## Work request
In the listing that follows, the lines starting at the one containing "4: (372, 352, 1.41)" and ending at the one containing "39: (538, 179, 50.99)" are to be returned exactly, both boundary lines included, and no others.

## Data supplied
━━━━━━

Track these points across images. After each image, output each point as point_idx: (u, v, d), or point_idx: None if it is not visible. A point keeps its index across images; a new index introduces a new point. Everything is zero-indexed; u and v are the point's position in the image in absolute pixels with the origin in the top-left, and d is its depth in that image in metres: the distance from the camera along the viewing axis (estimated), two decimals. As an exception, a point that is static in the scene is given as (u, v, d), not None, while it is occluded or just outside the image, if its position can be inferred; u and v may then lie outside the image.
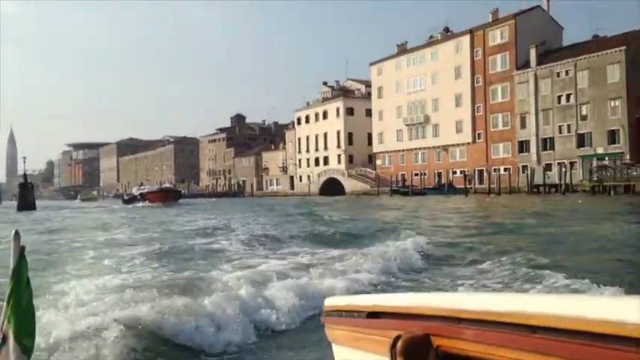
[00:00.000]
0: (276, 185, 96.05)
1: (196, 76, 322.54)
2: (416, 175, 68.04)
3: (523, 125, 57.22)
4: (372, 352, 1.41)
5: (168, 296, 5.69)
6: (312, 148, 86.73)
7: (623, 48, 49.01)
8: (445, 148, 65.99)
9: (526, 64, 57.12)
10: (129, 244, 12.57)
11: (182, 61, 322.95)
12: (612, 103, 49.66)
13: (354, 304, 1.61)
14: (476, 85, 62.45)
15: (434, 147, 67.46)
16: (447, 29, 69.72)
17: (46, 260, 9.85)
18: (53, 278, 7.52)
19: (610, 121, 49.76)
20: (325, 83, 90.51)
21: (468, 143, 63.23)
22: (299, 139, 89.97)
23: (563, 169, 48.78)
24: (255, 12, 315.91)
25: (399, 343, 1.24)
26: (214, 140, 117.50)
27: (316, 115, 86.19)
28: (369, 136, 78.21)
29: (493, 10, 63.17)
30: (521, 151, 57.26)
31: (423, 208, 29.76)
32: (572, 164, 51.52)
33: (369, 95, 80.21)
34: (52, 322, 4.68)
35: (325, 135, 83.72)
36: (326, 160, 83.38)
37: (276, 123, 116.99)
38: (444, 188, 57.08)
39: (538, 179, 50.99)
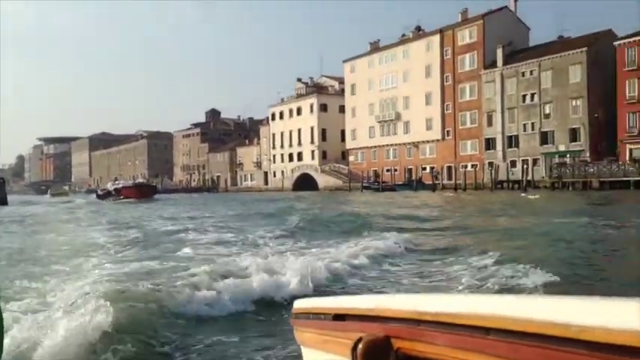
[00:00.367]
0: (251, 181, 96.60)
1: (172, 70, 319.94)
2: (387, 171, 69.40)
3: (490, 123, 58.95)
4: (337, 355, 1.42)
5: (141, 292, 5.90)
6: (286, 143, 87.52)
7: (584, 49, 50.91)
8: (416, 144, 67.44)
9: (493, 64, 58.79)
10: (97, 238, 13.17)
11: (157, 56, 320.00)
12: (574, 103, 51.57)
13: (321, 306, 1.62)
14: (445, 83, 63.97)
15: (405, 143, 68.86)
16: (418, 28, 71.06)
17: (18, 259, 10.03)
18: (21, 279, 7.50)
19: (571, 119, 51.69)
20: (299, 80, 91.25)
21: (438, 140, 64.77)
22: (273, 135, 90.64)
23: (525, 166, 50.53)
24: (231, 8, 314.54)
25: (360, 346, 1.26)
26: (188, 135, 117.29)
27: (290, 111, 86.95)
28: (343, 132, 79.29)
29: (462, 10, 64.78)
30: (487, 148, 59.00)
31: (379, 205, 30.87)
32: (535, 161, 53.38)
33: (342, 92, 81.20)
34: (20, 322, 4.68)
35: (299, 131, 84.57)
36: (300, 156, 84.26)
37: (251, 119, 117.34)
38: (413, 184, 58.52)
39: (503, 176, 52.78)
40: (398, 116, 69.75)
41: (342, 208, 25.44)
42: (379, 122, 72.19)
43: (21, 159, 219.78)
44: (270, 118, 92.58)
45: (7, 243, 13.52)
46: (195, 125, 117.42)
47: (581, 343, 0.79)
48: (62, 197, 79.25)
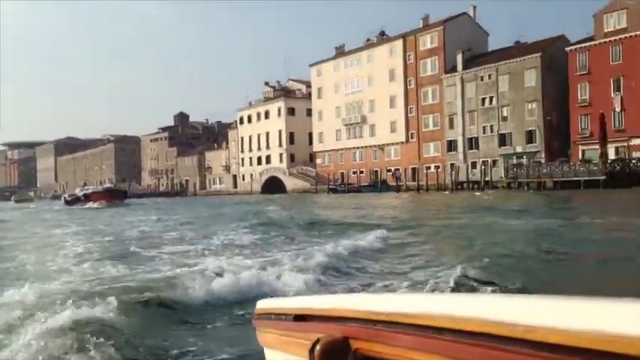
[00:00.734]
0: (220, 184, 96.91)
1: (139, 73, 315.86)
2: (354, 173, 70.80)
3: (451, 126, 60.89)
4: (297, 356, 1.41)
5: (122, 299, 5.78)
6: (254, 147, 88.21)
7: (538, 55, 53.18)
8: (381, 147, 68.98)
9: (454, 68, 60.75)
10: (68, 245, 13.67)
11: (124, 58, 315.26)
12: (529, 106, 53.78)
13: (283, 307, 1.61)
14: (409, 87, 65.70)
15: (371, 146, 70.36)
16: (382, 33, 72.73)
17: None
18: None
19: (527, 122, 53.88)
20: (267, 83, 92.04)
21: (402, 142, 66.44)
22: (242, 139, 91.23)
23: (483, 167, 52.53)
24: (198, 11, 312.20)
25: (318, 347, 1.26)
26: (157, 139, 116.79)
27: (258, 114, 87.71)
28: (310, 135, 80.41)
29: (424, 16, 66.71)
30: (449, 150, 60.91)
31: (336, 207, 32.04)
32: (494, 162, 55.42)
33: (309, 95, 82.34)
34: None
35: (267, 134, 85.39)
36: (268, 159, 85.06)
37: (219, 122, 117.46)
38: (378, 186, 60.00)
39: (464, 176, 54.69)
40: (364, 119, 71.23)
41: (305, 210, 26.43)
42: (345, 125, 73.56)
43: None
44: (238, 121, 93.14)
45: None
46: (164, 129, 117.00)
47: (527, 342, 0.79)
48: (27, 204, 78.21)
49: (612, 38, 48.19)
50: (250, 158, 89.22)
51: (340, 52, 76.51)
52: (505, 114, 55.83)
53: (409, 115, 65.70)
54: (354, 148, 72.71)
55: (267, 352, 1.70)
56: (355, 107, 72.52)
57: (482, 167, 52.35)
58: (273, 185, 77.03)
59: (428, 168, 61.11)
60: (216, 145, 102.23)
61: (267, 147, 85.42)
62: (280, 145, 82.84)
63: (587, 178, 41.22)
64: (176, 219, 23.04)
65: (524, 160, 51.39)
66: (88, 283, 7.25)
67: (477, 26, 65.53)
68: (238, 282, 6.92)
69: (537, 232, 12.78)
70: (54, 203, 69.89)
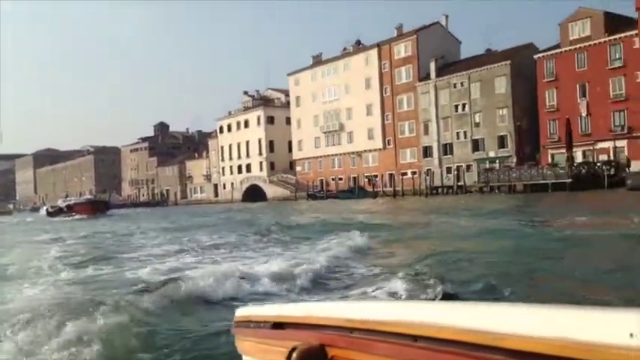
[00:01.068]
0: (201, 193, 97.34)
1: (118, 83, 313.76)
2: (333, 179, 71.91)
3: (426, 132, 62.37)
4: None
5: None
6: (234, 156, 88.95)
7: (508, 62, 54.91)
8: (359, 154, 70.23)
9: (427, 76, 62.31)
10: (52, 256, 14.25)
11: (103, 69, 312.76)
12: (500, 112, 55.45)
13: (262, 315, 1.62)
14: (384, 95, 67.11)
15: (349, 153, 71.57)
16: (358, 42, 74.15)
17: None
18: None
19: (499, 127, 55.55)
20: (246, 92, 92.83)
21: (379, 149, 67.76)
22: (222, 148, 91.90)
23: (456, 172, 54.07)
24: (176, 21, 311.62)
25: (294, 355, 1.27)
26: (136, 150, 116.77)
27: (238, 123, 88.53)
28: (290, 143, 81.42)
29: (397, 25, 68.30)
30: (425, 155, 62.36)
31: (308, 210, 33.04)
32: (468, 167, 56.95)
33: (288, 104, 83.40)
34: None
35: (247, 143, 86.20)
36: (249, 168, 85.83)
37: (199, 132, 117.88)
38: (355, 192, 61.25)
39: (439, 182, 56.13)
40: (341, 127, 72.46)
41: (283, 217, 27.34)
42: (324, 133, 74.71)
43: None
44: (218, 130, 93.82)
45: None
46: (144, 139, 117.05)
47: (499, 350, 0.80)
48: (5, 217, 77.86)
49: (577, 46, 50.02)
50: (231, 167, 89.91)
51: (317, 61, 77.77)
52: (477, 120, 57.44)
53: (385, 122, 67.08)
54: (332, 155, 73.86)
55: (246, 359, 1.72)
56: (333, 115, 73.74)
57: (456, 172, 53.83)
58: (254, 193, 77.82)
59: (404, 174, 62.46)
60: (196, 155, 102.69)
61: (248, 155, 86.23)
62: (260, 153, 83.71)
63: (554, 181, 42.74)
64: (155, 227, 23.82)
65: (497, 165, 52.96)
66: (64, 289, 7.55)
67: (450, 35, 67.25)
68: (217, 289, 6.98)
69: (494, 233, 13.79)
70: (34, 215, 69.73)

━━━━━━

## Answer box
4: (372, 352, 1.41)
5: (168, 296, 5.69)
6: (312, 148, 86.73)
7: (623, 48, 49.01)
8: (445, 148, 65.99)
9: (526, 64, 57.12)
10: (129, 244, 12.57)
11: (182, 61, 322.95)
12: (612, 103, 49.66)
13: (354, 304, 1.61)
14: (476, 85, 62.45)
15: (434, 147, 67.46)
16: (447, 29, 69.72)
17: (46, 260, 9.85)
18: (53, 278, 7.52)
19: (610, 121, 49.76)
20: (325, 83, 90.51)
21: (468, 143, 63.23)
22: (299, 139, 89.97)
23: (563, 169, 48.78)
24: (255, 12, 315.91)
25: (399, 343, 1.24)
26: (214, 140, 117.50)
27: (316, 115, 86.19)
28: (369, 136, 78.21)
29: (493, 10, 63.17)
30: (521, 151, 57.26)
31: (423, 208, 29.76)
32: (572, 164, 51.52)
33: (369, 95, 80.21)
34: (52, 322, 4.68)
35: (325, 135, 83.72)
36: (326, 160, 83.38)
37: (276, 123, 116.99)
38: (444, 188, 57.08)
39: (538, 179, 50.99)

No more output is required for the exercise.